NaN output
pietrisko opened this issue · comments
Hello,
when I use TDM with counts from RNA-Seq to normalize the data with microarrays as reference I get a matrix of NaN, like this
gene c1 c2 c3 c4 c5 c6 c7 c8
1: ISG15 NaN NaN NaN NaN NaN NaN NaN NaN
2: AGRN NaN NaN NaN NaN NaN NaN NaN NaN
3: SCNN1D NaN NaN NaN NaN NaN NaN NaN NaN
4: VWA1 NaN NaN NaN NaN NaN NaN NaN NaN
5: MMP23B NaN NaN NaN NaN NaN NaN NaN NaN
6: GABRD NaN NaN NaN NaN NaN NaN NaN NaN
7: PRKCZ NaN NaN NaN NaN NaN NaN NaN NaN
8: SKI NaN NaN NaN NaN NaN NaN NaN NaN
9: RER1 NaN NaN NaN NaN NaN NaN NaN NaN
10: PLCH2 NaN NaN NaN NaN NaN NaN NaN NaN
but, if I use tpm data, TDM works, even if the distribution does not fit the distribution of microarray (indeed you suggest to use raw-counts).
So where is the problem?
Counts:
ISG15 0 38 0 0 0 0 0 0
AGRN 0 0 0 0 0 0 0 0
SCNN1D 0 0 0 0 0 0 0 0
VWA1 0 0 0 0 0 0 0 0
MMP23B 0 0 0 0 0 0 0 0
GABRD 0 0 0 0 0 0 0 0
PRKCZ 0 0 0 0 0 0 0 0
SKI 0 0 0 319 0 0 0 2
RER1 0 0 0 0 0 94 0 0
PLCH2 0 0 0 0 0 0 0 0
TPM:
ISG15 0.00000 0.0000 0.000000 0.00000 0.00000 0.00000 0.0000 3.30840 0.0000 0.00000
AGRN 0.00000 0.0000 0.077243 0.00000 0.00000 0.00000 0.0000 0.20914 0.0000 0.08134
SCNN1D 0.00000 0.0000 0.000000 0.00000 0.14143 0.00000 1.1972 0.00000 0.0000 0.00000
VWA1 0.00000 0.0000 0.000000 0.00000 0.99639 0.00000 0.0000 0.00000 0.0000 0.00000
MMP23B 0.00000 0.0000 0.000000 0.00000 0.00000 0.00000 0.0000 0.00000 0.0000 2.18430
GABRD 0.00000 0.0000 0.000000 0.00000 0.00000 0.00000 0.0000 0.00000 0.0000 0.00000
PRKCZ 0.00000 0.0000 0.436160 0.00000 0.00000 0.00000 0.0000 0.00000 0.0000 0.00000
SKI 0.17505 2.1421 0.771460 0.58207 2.68910 0.35389 1.7557 2.00680 1.5018 2.14800
RER1 2.23510 0.0000 3.912600 1.87300 2.35610 2.73420 4.3066 0.00000 2.1365 0.00000
PLCH2 0.00000 0.0000 0.000000 0.00000 0.00000 0.00000 0.0000 0.00000 0.0000 0.00000
Thanks for letting us know, I'll get to the bottom of it.
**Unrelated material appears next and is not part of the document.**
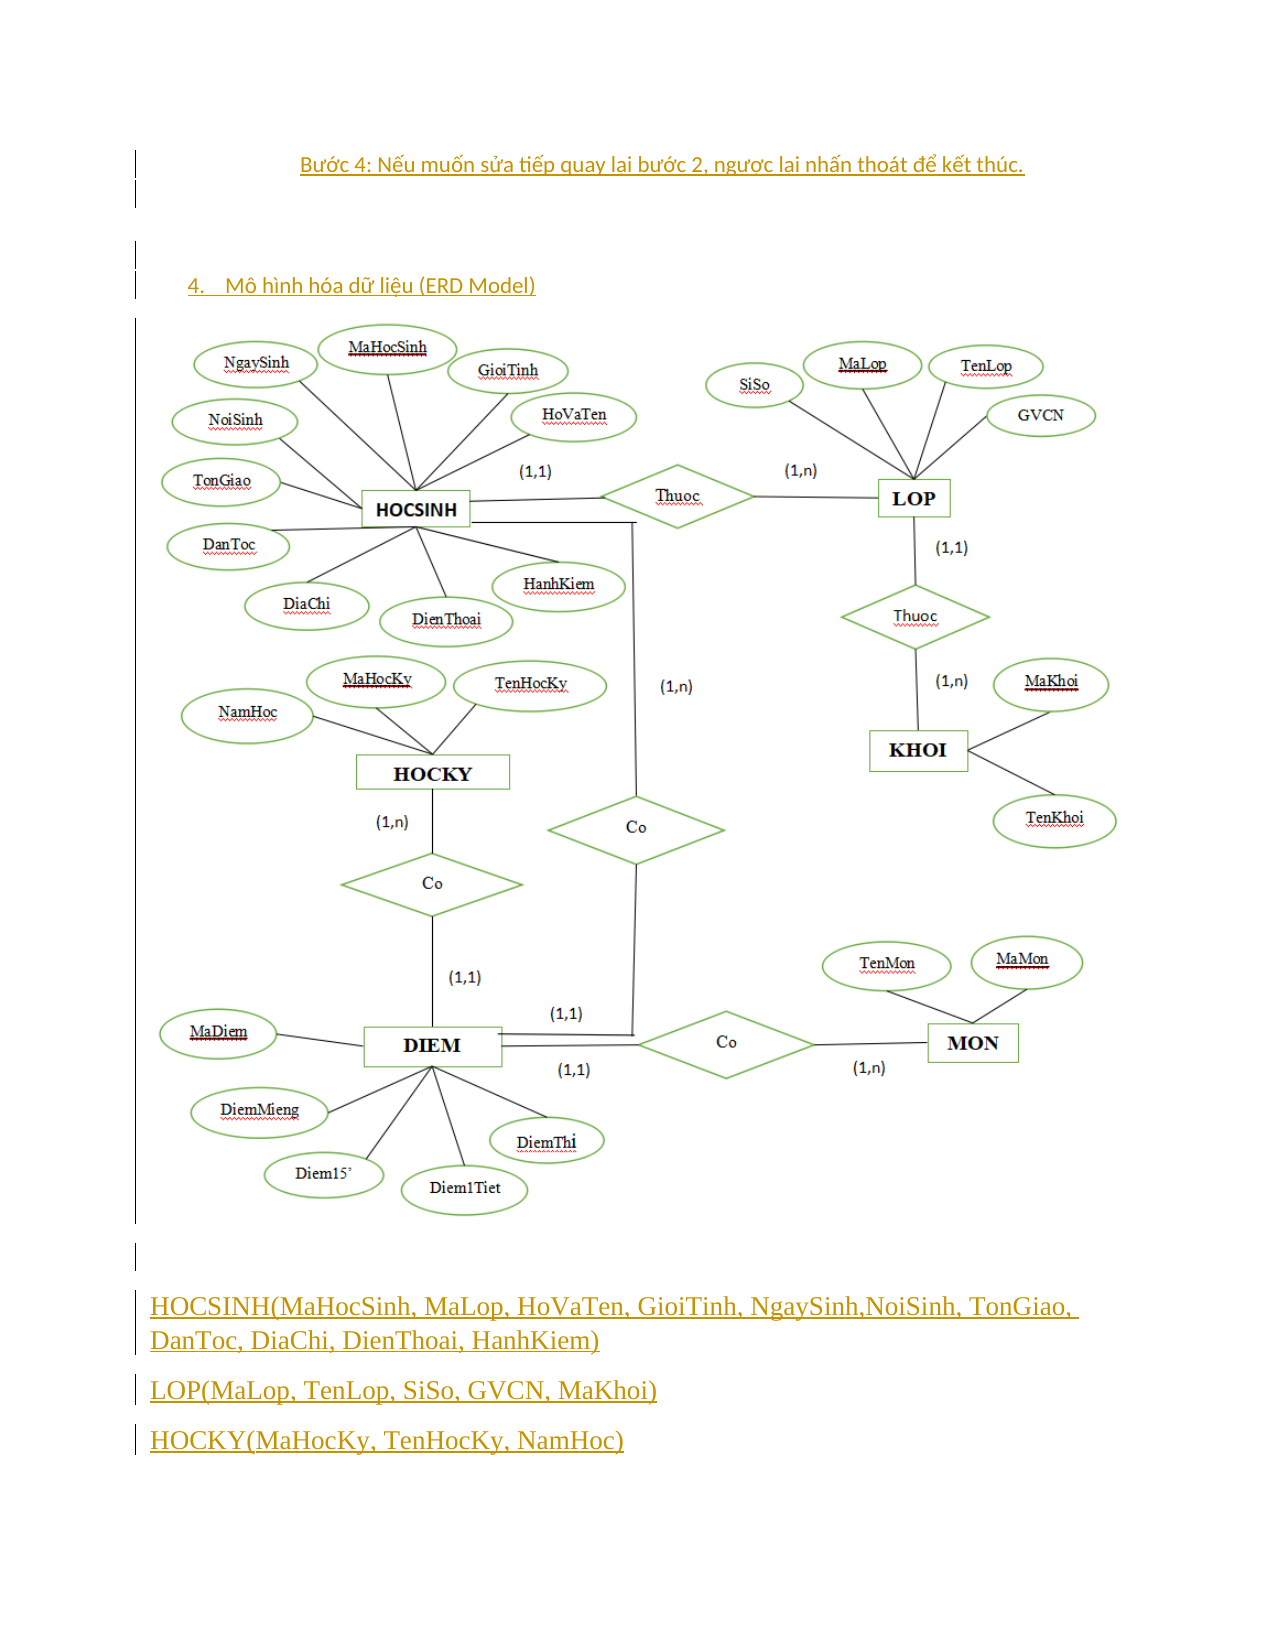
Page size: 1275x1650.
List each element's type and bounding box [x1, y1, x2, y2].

picture [150, 317, 1125, 1225]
Hi, I am also having the same problem when I use count data from RNAseq. I was wondering if this has been resolved? thanks
Hi. I am facing the same issues explained above using raw read count and log-transformed read count values. I get a dataframe full of NaN. I was wondering if anyone has had a look into this.
Thanks!
Hi, I'm also facing the same issue. Just want to hear if anyone figured out why?
@jeffreyat have you looked into it?
Thanks!
I have looked at it, although I guess we went to email and I forgot to update here. Unfortunately, I have been unable to reproduce the problem. If someone can produce the problem with a small dataset they can send, it would greatly help!
Would any of you be willing to share a subset of the data that produce the problem so that @jeffreyat can dig into it? Ideally also with package version information, etc.